As described at length in this report, America’s researchers do not receive enough family responsive benefits, particularly the more junior researchers. Together, federal agencies and universities can make headway in solving this systemic problem.
Federal agencies, particularly the National Institutes of Health, the National Science Foundation, and the nonprofit organization The American Association for the Advancement of Science, which oversees federally funded research fellows for many of the federal granting agencies, can help by setting equitable, clearly communicated baseline family responsive policies for their fellows. At the same time, universities need to adopt baseline family responsive policies for all of their classes of researchers—not just faculty. Graduate student researchers and postdoctoral scholars receive the most limited benefits and are arguably the most important in affecting the future of U.S. science.
Provide federal agency or university supplements to offset family event productivity loss.
Without providing additional financial supplements in association with family responsive policies, faculty principal investigators, or PIs—those with primary responsibility for the design, execution, and management of a research project—will continue to bear the brunt of supporting family-related absences from their research dollars. This dynamic is unfair to PIs and may create a situation where they will find it to their advantage to avoid hiring researchers who might eventually need family responsive policies. This becomes an unintended form of discrimination against women. To avoid this structural difficulty, supplementary funding needs to be provided when researchers paid off of grants take necessary leaves/modifications.
Collaboratively move toward a full package of family friendly policies that take into account the career-family life course.
All major research universities should look to build a family-friendly package of policies and resources, and federal agencies can provide much more than they already do. Sharing and wide-scale adoption of proven practices are necessary.
Remove time-based criteria for fellowships and productivity assessments that do not acknowledge family events and their impact on career timing.
The lock-step timing of academia needs to be more flexible. Time caps and barriers to entry—such as those that require a postdoctoral scholar position to begin within a certain number of years following receipt of the Ph.D.—that set rigid sequential deadlines should be removed. Universities and federal agencies need to examine all of their policies in this regard and look for ways to encourage reentry into the pipeline for academic researchers who take time off for giving birth or caring for children and promote a more holistic concept of career patterns that honors the larger needs of individuals.

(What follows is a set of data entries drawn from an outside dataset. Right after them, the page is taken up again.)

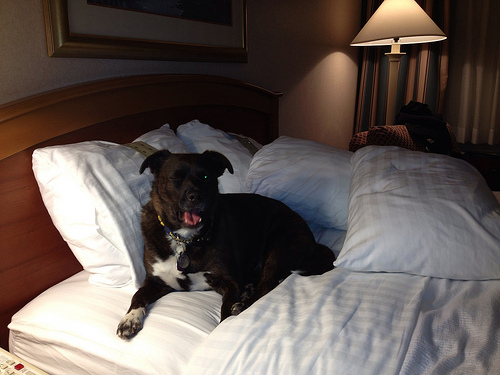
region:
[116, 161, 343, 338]
Dog sitting on the bed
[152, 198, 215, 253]
Collar around dog's neck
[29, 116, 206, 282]
Pillow on the side of the dog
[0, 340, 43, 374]
Phone next to bed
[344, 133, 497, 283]
Pillow on the bed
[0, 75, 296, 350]
Headboard against the wall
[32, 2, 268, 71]
Picture hanging over the bed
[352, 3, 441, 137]
Lamp in the background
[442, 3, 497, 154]
Curtain over the window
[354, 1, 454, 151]
Drape on the side of the window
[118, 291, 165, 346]
white paw on dog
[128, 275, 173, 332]
right leg on dog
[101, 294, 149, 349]
right paw on dog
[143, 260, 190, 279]
white fur on dog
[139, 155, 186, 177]
right ear on dog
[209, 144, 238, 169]
left ear on dog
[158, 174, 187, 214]
brown fur on dog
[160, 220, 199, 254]
brown collar on dog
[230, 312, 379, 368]
white sheets on bed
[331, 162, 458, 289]
white pillow on bed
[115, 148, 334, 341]
Black and white dog resting on bed.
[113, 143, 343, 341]
dog lying in bed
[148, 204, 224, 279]
collar on neck of dog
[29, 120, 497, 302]
white pillows on top of bed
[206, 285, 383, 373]
grey striped pattern on sheets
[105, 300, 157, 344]
spotted paw on sheets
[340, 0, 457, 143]
lamp next to bed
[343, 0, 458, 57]
white lamp shade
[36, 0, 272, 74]
framed painting over bed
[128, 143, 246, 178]
two floppy dog ears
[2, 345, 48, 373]
buttons on side of bed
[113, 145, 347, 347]
furry black and white dog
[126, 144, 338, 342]
dog lying on the bed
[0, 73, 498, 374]
bed with wooden headboard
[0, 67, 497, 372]
bed with white stripped sheets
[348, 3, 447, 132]
white lamp next to the bed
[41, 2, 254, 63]
picture above bed with gold frame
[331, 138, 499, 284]
white stripped pillow on the bed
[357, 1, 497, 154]
stripped green, tan, and red curtain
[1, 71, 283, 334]
wooden headboard of bed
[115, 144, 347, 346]
dog with one eye closed and mouth open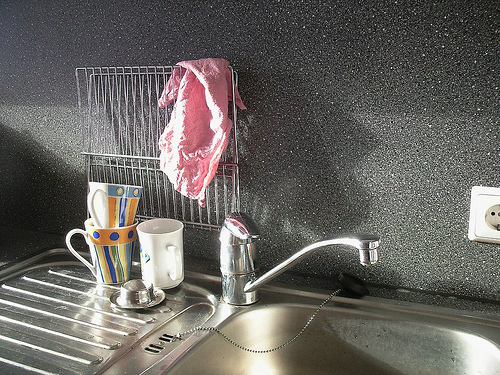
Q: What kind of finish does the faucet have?
A: Chrome.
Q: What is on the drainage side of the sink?
A: Three cups.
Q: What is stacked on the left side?
A: Two mugs.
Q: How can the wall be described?
A: Grey speckled wall.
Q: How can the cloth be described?
A: A pink cloth.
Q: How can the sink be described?
A: A stainless steel sink.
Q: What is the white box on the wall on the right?
A: An outlet.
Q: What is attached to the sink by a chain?
A: A stopper.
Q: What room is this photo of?
A: Kitchen.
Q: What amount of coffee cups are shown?
A: 3.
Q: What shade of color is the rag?
A: Pink.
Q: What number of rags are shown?
A: 1.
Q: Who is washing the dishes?
A: Noone is in the photo.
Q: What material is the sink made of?
A: Metal.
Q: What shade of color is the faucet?
A: Silver.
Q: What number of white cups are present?
A: 1.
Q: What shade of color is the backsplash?
A: Grayish.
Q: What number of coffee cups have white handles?
A: 2.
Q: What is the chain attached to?
A: The stopper.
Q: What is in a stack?
A: Mugs.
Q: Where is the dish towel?
A: On a rack.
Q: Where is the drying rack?
A: Against the wall.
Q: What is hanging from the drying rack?
A: A towel.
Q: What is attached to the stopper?
A: A chain.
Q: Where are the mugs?
A: On the sink.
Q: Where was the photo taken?
A: A kitchen.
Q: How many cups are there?
A: Three.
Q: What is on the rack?
A: A rag.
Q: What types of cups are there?
A: Coffee cups.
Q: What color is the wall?
A: Black.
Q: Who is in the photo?
A: No one.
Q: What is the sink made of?
A: Metal.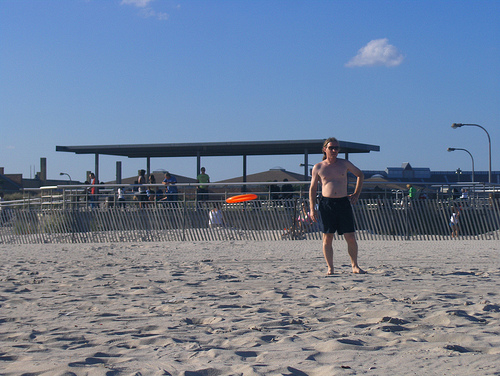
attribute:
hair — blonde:
[317, 132, 339, 157]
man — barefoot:
[311, 132, 358, 176]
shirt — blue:
[162, 177, 177, 190]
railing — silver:
[18, 181, 311, 207]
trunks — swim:
[317, 196, 357, 233]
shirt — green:
[198, 176, 208, 187]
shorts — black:
[315, 193, 358, 235]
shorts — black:
[292, 174, 367, 252]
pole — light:
[58, 170, 70, 182]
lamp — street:
[451, 116, 461, 131]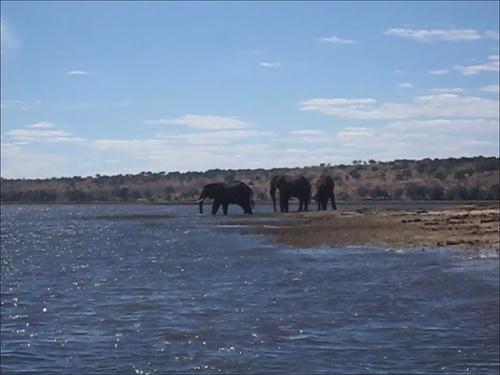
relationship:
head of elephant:
[194, 165, 220, 213] [192, 160, 247, 230]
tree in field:
[405, 178, 426, 204] [0, 153, 499, 203]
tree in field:
[421, 178, 443, 201] [0, 153, 499, 203]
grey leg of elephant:
[281, 189, 293, 209] [268, 173, 312, 212]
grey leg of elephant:
[283, 189, 291, 209] [268, 166, 314, 223]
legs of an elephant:
[205, 200, 258, 215] [194, 180, 255, 217]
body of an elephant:
[210, 179, 256, 202] [194, 180, 255, 217]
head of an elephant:
[268, 170, 282, 190] [261, 169, 310, 217]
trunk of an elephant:
[268, 184, 278, 212] [267, 172, 310, 210]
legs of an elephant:
[277, 200, 311, 212] [266, 168, 312, 217]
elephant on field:
[194, 180, 255, 217] [2, 152, 485, 243]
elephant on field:
[270, 173, 312, 217] [2, 152, 485, 243]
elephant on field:
[313, 172, 338, 211] [2, 152, 485, 243]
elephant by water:
[194, 180, 255, 217] [3, 203, 483, 373]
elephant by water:
[268, 173, 312, 212] [3, 203, 483, 373]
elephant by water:
[304, 166, 339, 217] [3, 203, 483, 373]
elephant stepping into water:
[194, 180, 255, 217] [3, 203, 483, 373]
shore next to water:
[214, 204, 484, 263] [3, 203, 483, 373]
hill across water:
[2, 152, 485, 203] [3, 203, 483, 373]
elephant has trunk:
[268, 173, 312, 212] [266, 191, 280, 216]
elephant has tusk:
[194, 180, 255, 217] [193, 197, 205, 207]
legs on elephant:
[210, 200, 220, 214] [193, 177, 255, 218]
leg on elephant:
[219, 196, 232, 220] [194, 180, 255, 217]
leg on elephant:
[241, 203, 254, 216] [194, 180, 255, 217]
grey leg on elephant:
[283, 189, 291, 209] [264, 174, 315, 221]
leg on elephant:
[310, 197, 323, 212] [310, 165, 341, 218]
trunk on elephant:
[192, 195, 205, 217] [194, 180, 255, 217]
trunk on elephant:
[265, 190, 282, 212] [268, 173, 312, 212]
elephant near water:
[194, 180, 255, 217] [3, 203, 483, 373]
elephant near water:
[268, 173, 312, 212] [3, 203, 483, 373]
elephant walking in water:
[194, 180, 255, 217] [3, 203, 483, 373]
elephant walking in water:
[268, 173, 312, 212] [3, 203, 483, 373]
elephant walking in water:
[313, 172, 338, 211] [3, 203, 483, 373]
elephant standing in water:
[194, 180, 255, 217] [3, 203, 483, 373]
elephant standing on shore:
[268, 173, 312, 212] [248, 204, 499, 263]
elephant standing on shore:
[313, 172, 338, 211] [248, 204, 499, 263]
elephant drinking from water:
[194, 180, 255, 217] [3, 203, 483, 373]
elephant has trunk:
[194, 180, 255, 217] [196, 192, 206, 212]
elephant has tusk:
[194, 180, 255, 217] [192, 193, 207, 206]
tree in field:
[439, 167, 473, 210] [149, 180, 499, 275]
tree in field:
[389, 158, 416, 185] [159, 172, 499, 255]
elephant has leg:
[205, 178, 262, 216] [235, 190, 262, 220]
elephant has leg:
[268, 173, 312, 212] [297, 193, 307, 214]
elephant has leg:
[268, 173, 312, 212] [298, 194, 314, 213]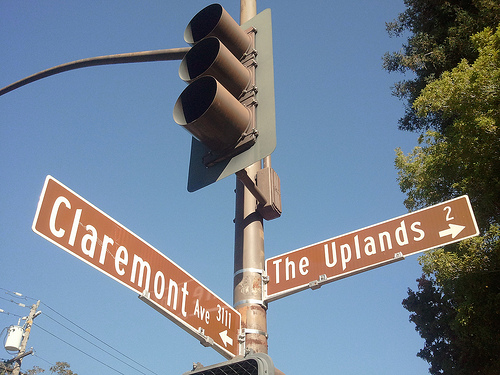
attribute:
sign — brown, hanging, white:
[30, 175, 240, 358]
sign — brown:
[261, 195, 481, 308]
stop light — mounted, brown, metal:
[168, 2, 283, 194]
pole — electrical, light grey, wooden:
[9, 296, 43, 374]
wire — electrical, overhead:
[42, 302, 156, 374]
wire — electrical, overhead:
[41, 310, 146, 374]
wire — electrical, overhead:
[34, 322, 123, 374]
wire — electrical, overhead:
[32, 353, 68, 374]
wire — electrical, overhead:
[3, 296, 24, 308]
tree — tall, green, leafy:
[391, 62, 499, 346]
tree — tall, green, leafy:
[383, 1, 499, 137]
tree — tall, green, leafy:
[401, 272, 483, 374]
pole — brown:
[235, 3, 269, 362]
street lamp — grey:
[0, 45, 194, 98]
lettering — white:
[270, 203, 455, 287]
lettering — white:
[47, 193, 235, 337]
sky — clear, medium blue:
[0, 1, 488, 372]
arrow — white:
[218, 326, 236, 352]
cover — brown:
[170, 73, 250, 154]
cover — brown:
[175, 36, 252, 100]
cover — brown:
[182, 1, 255, 61]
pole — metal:
[3, 44, 192, 107]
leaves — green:
[379, 47, 414, 74]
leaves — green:
[408, 58, 474, 116]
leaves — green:
[403, 285, 427, 319]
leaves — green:
[466, 24, 498, 62]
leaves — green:
[381, 13, 408, 40]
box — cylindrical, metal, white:
[3, 323, 25, 356]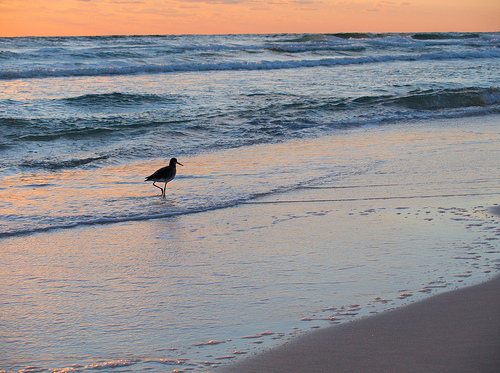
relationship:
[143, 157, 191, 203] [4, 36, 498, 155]
bird in water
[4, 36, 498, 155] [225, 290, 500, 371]
water on beach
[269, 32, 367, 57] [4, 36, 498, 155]
waves on water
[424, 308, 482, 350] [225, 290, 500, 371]
sand on beach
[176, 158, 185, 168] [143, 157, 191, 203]
bill on bird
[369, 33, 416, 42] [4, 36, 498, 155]
foam on water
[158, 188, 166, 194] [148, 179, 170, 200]
yellow bird legs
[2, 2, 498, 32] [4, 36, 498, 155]
sky above water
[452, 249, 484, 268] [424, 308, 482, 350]
rock on sand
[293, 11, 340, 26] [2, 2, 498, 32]
cloud in sky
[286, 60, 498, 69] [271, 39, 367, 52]
edge of wave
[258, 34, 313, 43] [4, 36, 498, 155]
part of water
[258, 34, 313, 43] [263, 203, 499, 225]
part of shore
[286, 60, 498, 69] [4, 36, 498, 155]
edge of water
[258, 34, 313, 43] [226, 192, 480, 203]
part of liner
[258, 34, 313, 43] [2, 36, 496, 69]
part of sea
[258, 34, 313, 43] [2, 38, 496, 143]
part of ocean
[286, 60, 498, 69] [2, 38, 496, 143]
edge of ocean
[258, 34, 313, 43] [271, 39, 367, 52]
part of wave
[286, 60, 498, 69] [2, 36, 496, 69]
edge of sea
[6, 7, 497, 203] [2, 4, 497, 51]
picture at sunset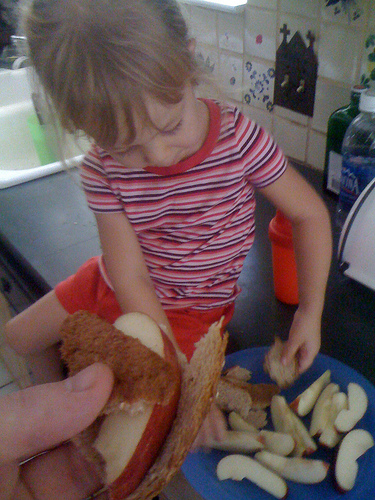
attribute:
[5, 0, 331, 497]
toddler — blonde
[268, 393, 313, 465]
slice — apple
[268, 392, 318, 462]
apple — sliced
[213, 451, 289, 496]
slice — apple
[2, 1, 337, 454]
toddler — eating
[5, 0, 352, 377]
girl — little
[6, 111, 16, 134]
white — is double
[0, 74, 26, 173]
sink — is white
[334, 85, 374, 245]
bottle — clear, plastic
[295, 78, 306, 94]
light switch — cream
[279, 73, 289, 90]
light switch — cream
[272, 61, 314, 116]
swich — dark brown, light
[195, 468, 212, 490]
plate — round, blue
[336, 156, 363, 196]
label — blue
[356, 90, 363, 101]
lid — white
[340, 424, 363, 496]
slice — apple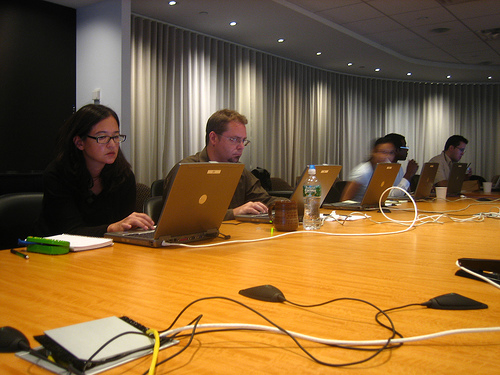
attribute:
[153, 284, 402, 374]
cord — ethernet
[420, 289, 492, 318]
mouse — black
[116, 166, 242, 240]
laptop — grey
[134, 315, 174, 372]
cord — Ethernet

Collect and analyze the necessary data to make sure existing and future policy initiatives are effective in meeting researchers’ needs and comply with Title IX.
The lack of necessary data and multiyear commitments to these efforts continues to hamper our delivery of truly effective initiatives. Decisions about family responsive policies, programs, and benefits will continue to be made on intuition and anecdote if they are not tracked by systematic longitudinal data. Both federal agencies and universities need to build and maintain the necessary datasets to assess whether our efforts are yielding positive results and whether Title IX requirements are being met. Federal agencies can provide more grant programs to help determine whether our efforts are working, and Title IX compliance reviews should include questions on family responsive policies.
Our current inadequate family responsive benefits for America’s researchers makes no economic sense. In the world of federal grants individuals who drop out of science after years of training represent a huge economic loss and are a detriment to our nation’s future excellence. Given the Obama administration’s interest in maintaining America’s competitive advantage, future federal investments should be focused on patching the leaky pipeline in the sciences. Doing so will help us preserve our competitive edge.